C’est précisément ce que soutiennent aujourd’hui ses adversaires.
Naftali Bennett estime que Netanyahu porte une « responsabilité personnelle et directe » dans l’échec ayant précédé le massacre et l’accuse de chercher à empêcher une commission nationale d’enquête.
Yair Golan, chef du parti Les Démocrates, est allé encore plus loin après les révélations de Haaretz : selon lui, l’enquête montrerait que Netanyahu était personnellement averti et aurait caché l’information aux chefs de l’armée et du Shin Bet.
Ces déclarations restent celles d’adversaires politiques et doivent être présentées comme telles.
Mais derrière la polémique demeure une question beaucoup plus importante que le destin politique de Benjamin Netanyahu.

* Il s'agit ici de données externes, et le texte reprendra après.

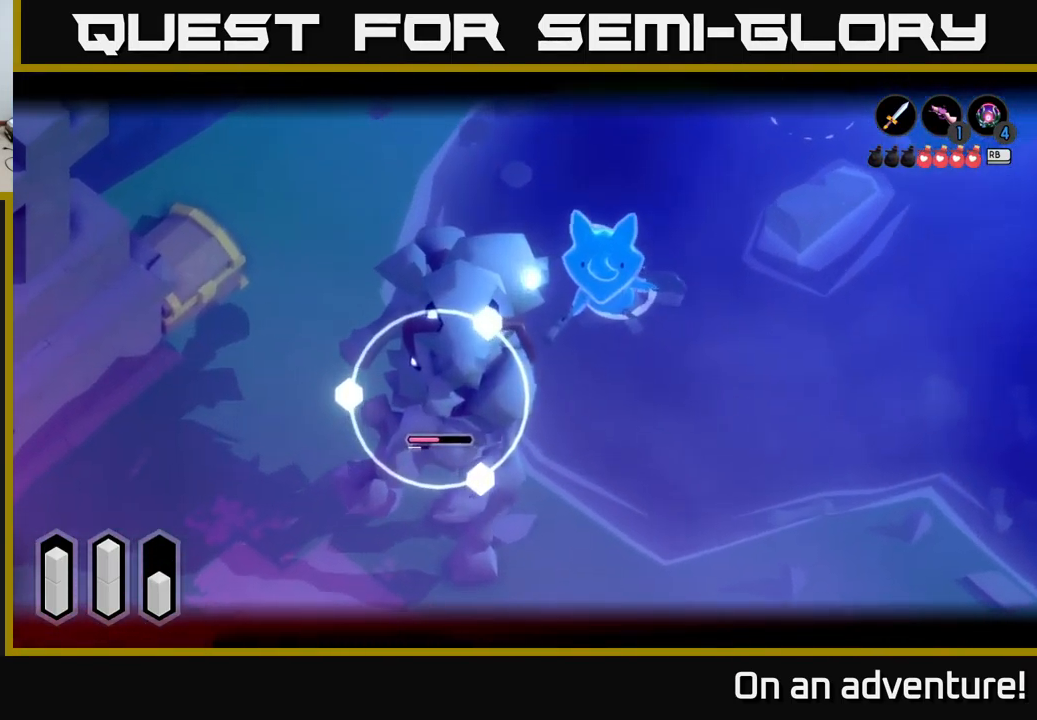
{"buttons": ["L2"], "left_stick": "center", "right_stick": "center", "events": [[100, "left_stick", "center"]]}
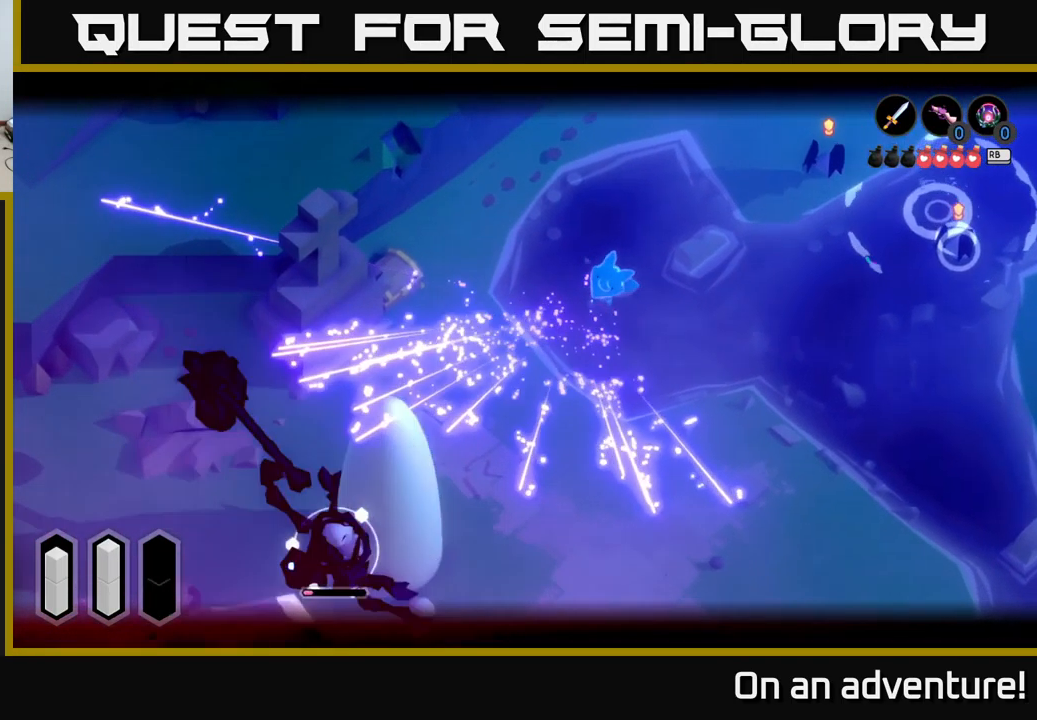
{"buttons": [], "left_stick": "down-left", "right_stick": "center", "events": [[183, "L2", "up"], [233, "left_stick", "down-left"]]}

Comment l’État disposant de l’un des appareils militaires et de renseignement les plus sophistiqués au monde a-t-il pu être surpris par une attaque d’une telle ampleur alors que les enquêtes révèlent, les unes après les autres, l’existence de signaux et d’alertes avant le 7 octobre ?
Trois ans après le massacre, la question n’est manifestement toujours pas refermée.
Et la dernière enquête de Haaretz ajoute désormais une pièce particulièrement lourde au dossier : un dirigeant étranger allié d’Israël aurait averti directement le Premier ministre israélien de la menace du Hamas dix jours avant le 7 octobre.
Netanyahu affirme que cette conversation n’a jamais existé.
Entre ces deux versions radicalement incompatibles, seule une enquête disposant d’un accès complet aux communications, comptes rendus diplomatiques, renseignements et témoignages des responsables concernés pourrait établir définitivement les faits.
Source principale
Cette enquête repose principalement sur les révélations publiées le 8 septembre 2026 par le quotidien israélien Haaretz, sous le titre « Revealed: Netanyahu Received an Explicit Warning Days Before Oct. 7. He Didn’t Brief Israel’s Security Chiefs ».
Les informations ont également été reprises le même jour par le Jerusalem Post et le Times of Israel, tandis que le bureau de Benjamin Netanyahu les dément formellement.